TO-DO ITEM. Pull every line containing "Протокол" from the listing.

RECORDS FOR THE TASK.
>>>

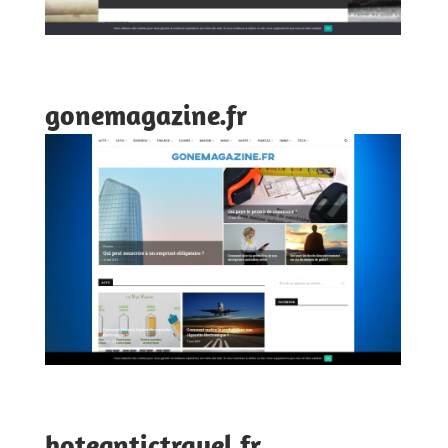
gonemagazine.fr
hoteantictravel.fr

<<<
>>>

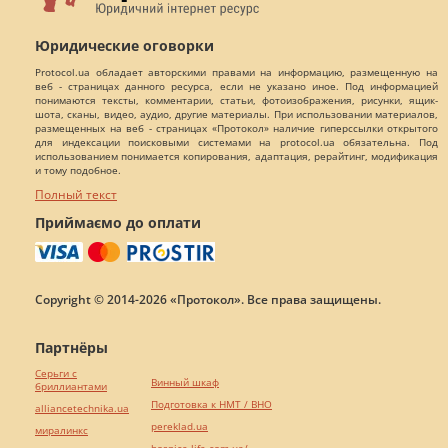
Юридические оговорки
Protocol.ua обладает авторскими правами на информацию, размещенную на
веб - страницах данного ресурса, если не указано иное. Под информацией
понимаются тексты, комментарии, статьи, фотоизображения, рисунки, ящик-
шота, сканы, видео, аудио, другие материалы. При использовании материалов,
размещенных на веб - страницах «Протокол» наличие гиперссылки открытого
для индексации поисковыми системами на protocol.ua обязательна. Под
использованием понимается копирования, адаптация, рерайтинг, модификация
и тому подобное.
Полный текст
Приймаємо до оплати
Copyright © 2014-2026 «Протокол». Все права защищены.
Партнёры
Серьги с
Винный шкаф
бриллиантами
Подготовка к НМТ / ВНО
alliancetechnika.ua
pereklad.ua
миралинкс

<<<

SOLUTION TO THE PROBLEM.
размещенных на веб - страницах «Протокол» наличие гиперссылки открытого
Copyright © 2014-2026 «Протокол». Все права защищены.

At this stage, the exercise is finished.